Pada saat dirinya pergi, karena capek disindir disuruh pergi...eeehhh, malah disebut “pengkhianat”. Cilaka dua belas. Sudah capek-capek setia, kesetiaannya tak dihargai, diusir, masih dikatai pengkhianat.
Karena itu, kesetiaan pada sesuatu tidak selamanya bernilai. Setia pada pihak yang tidak mau disetiai, dan selalu menampik Anda...maka apa artinya kesetiaan itu?
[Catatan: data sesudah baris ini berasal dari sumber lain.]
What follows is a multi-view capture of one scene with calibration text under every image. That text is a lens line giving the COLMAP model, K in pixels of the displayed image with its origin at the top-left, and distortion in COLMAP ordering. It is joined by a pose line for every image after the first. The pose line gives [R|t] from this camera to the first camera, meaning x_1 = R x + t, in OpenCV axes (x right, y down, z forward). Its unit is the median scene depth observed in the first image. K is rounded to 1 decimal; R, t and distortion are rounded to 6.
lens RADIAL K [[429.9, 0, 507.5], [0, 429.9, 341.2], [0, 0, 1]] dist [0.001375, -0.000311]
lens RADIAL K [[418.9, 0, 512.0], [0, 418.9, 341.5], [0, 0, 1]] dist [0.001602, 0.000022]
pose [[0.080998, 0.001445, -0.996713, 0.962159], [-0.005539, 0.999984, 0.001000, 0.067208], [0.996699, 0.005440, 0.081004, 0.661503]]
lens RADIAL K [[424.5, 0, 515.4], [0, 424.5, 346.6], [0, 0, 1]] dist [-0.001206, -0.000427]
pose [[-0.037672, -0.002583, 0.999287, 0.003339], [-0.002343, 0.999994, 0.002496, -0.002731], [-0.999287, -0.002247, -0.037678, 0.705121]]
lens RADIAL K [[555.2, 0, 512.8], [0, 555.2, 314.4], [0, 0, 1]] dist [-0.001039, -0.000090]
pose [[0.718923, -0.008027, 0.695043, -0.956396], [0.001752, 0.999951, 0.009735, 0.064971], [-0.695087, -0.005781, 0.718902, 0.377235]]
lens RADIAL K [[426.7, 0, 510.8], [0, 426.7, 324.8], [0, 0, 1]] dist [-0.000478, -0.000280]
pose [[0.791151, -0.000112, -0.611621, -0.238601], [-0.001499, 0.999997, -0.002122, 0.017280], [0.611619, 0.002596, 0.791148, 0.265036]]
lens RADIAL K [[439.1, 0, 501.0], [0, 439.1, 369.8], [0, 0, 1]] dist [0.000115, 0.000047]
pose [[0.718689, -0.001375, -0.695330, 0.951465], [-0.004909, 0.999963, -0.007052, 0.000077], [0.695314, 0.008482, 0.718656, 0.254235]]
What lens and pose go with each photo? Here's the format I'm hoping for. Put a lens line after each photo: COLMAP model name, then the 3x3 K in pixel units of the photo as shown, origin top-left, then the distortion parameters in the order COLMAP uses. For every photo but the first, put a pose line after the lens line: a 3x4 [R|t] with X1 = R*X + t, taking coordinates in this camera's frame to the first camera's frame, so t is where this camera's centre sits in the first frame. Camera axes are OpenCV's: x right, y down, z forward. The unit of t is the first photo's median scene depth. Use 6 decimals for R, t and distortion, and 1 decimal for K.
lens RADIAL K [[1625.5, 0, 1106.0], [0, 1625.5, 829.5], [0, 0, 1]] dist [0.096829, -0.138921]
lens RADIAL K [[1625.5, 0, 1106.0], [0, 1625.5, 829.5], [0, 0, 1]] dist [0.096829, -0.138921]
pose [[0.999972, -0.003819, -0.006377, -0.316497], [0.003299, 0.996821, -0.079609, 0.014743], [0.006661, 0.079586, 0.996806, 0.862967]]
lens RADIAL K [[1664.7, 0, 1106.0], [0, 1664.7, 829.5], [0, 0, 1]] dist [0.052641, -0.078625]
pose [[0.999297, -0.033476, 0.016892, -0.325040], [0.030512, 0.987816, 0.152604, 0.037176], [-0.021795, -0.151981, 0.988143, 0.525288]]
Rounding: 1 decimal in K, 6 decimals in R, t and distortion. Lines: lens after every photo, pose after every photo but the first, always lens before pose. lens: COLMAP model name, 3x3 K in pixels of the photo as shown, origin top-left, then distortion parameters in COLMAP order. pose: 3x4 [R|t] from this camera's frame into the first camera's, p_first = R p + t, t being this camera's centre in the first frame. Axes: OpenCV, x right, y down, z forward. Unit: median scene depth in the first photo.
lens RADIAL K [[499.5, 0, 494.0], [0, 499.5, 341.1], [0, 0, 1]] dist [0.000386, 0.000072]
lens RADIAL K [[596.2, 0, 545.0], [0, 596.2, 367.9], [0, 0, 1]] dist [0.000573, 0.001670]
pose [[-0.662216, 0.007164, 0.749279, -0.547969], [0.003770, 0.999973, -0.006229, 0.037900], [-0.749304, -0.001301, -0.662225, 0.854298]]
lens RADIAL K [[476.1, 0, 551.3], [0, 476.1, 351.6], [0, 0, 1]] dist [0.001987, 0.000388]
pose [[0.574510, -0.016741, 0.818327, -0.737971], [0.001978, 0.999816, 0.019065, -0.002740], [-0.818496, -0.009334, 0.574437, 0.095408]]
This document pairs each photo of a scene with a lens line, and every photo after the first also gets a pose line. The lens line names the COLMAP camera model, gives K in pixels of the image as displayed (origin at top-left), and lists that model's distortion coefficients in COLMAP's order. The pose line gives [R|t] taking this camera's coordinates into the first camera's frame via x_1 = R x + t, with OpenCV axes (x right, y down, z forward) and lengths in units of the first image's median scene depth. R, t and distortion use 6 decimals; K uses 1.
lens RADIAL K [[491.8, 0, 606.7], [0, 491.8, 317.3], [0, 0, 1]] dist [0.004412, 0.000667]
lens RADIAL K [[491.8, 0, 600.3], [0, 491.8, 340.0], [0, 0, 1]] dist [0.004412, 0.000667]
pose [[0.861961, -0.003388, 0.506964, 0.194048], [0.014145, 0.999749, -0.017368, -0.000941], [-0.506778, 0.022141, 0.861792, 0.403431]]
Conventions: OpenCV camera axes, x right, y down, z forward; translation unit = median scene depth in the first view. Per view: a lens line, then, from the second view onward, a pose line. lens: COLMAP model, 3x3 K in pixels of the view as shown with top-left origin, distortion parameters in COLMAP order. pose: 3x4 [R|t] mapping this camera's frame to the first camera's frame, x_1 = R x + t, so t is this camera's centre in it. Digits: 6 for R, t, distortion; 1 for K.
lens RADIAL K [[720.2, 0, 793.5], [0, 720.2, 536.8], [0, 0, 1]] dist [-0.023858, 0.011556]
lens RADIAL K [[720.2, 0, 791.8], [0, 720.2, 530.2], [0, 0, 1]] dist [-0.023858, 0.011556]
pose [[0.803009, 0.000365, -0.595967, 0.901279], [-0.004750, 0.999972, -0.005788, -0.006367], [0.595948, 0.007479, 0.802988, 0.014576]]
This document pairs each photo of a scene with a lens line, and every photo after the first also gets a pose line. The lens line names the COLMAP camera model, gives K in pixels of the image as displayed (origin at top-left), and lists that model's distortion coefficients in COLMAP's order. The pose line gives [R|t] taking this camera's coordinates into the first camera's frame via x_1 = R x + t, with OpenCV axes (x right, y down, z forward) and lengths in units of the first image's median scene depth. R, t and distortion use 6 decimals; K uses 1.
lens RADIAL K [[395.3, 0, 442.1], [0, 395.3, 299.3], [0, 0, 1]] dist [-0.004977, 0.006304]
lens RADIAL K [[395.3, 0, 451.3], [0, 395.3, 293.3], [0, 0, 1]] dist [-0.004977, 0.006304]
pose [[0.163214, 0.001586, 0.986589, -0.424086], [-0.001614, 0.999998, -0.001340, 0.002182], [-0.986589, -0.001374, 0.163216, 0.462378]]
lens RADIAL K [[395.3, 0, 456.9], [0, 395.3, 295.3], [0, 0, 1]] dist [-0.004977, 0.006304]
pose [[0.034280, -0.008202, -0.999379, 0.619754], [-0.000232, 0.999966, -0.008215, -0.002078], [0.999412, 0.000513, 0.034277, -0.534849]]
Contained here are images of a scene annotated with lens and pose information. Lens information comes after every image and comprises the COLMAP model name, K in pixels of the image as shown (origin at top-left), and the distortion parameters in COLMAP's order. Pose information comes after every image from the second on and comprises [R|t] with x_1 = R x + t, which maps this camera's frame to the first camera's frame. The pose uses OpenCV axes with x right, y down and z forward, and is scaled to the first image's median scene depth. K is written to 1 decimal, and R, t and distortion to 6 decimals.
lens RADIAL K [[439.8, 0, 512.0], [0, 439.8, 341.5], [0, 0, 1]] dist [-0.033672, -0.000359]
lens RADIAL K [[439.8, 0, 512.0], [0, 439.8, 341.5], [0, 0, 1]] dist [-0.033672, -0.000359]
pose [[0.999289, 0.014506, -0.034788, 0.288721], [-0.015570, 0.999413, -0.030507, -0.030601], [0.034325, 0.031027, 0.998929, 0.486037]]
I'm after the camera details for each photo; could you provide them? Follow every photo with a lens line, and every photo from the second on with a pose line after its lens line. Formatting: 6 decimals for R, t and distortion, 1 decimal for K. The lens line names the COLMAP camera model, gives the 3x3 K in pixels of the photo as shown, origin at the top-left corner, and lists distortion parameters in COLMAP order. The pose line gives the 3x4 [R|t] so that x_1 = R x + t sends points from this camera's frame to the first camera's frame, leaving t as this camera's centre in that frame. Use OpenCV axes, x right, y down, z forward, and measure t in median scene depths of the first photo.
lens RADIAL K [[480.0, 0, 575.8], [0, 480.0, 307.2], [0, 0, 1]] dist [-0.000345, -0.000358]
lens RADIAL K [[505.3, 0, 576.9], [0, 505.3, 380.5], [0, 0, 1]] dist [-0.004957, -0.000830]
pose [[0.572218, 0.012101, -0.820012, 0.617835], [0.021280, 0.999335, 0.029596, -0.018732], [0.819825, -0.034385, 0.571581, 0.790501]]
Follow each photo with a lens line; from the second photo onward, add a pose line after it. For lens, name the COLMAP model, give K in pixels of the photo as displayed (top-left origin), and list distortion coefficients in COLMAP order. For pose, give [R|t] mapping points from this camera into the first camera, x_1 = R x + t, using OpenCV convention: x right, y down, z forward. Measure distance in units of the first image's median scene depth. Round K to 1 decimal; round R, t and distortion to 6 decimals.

Kesetiaan Teh Ninih mungkin sama dengan kesetiaan Ibu Inggit Ganarsih pada Soekarno. Kesetiaan keduanya sangat berharga mengantar suami ke pintu kesuksesan. Dan setelah itu, mereka mundur.
Kedua wanita itu seakan memberi cermin tentang arti kesetiaan. Kesetiaan memang mulia, ironisnya kadang hanya berharga jika kesetiaan itu memang diharapkan. Kesetiaan juga terasa hampa, ketika kesetiaan itu tak bersambut.
Malangnya, kesetiaan itu kadang tak terasa, tak terlihat ketika diberikan dengan gencar tanpa pamrih. Akhirnya yang setia sadar, kesetiaannya tak berguna. Si pemberi kesetiaan lalu pergi, karena sadar kesetiaannya dipandang sebelah mata...juga kadang terjadi di sekeliling kita.
Saat membaca artikel-artikel bagus, saya merasa artikel itu ada seakan hanya “sim salabim”. Saya belum menyadari bahwa tulisan-tulisan bagus itu ada, karena hasil kreativitas menguras pikiran, kesetiaan dan dedikasi penulisnya. Namun ketika para penulis bagus itu menghilang satu persatu, baru saya sadari apa arti menghargai dan mempertahankan kesetiaan orang lain.
Salam buat para pembaca dan penulis yang terlupakan, tak tersapa, tak terdengar namanya, namun tetap setia berkarya.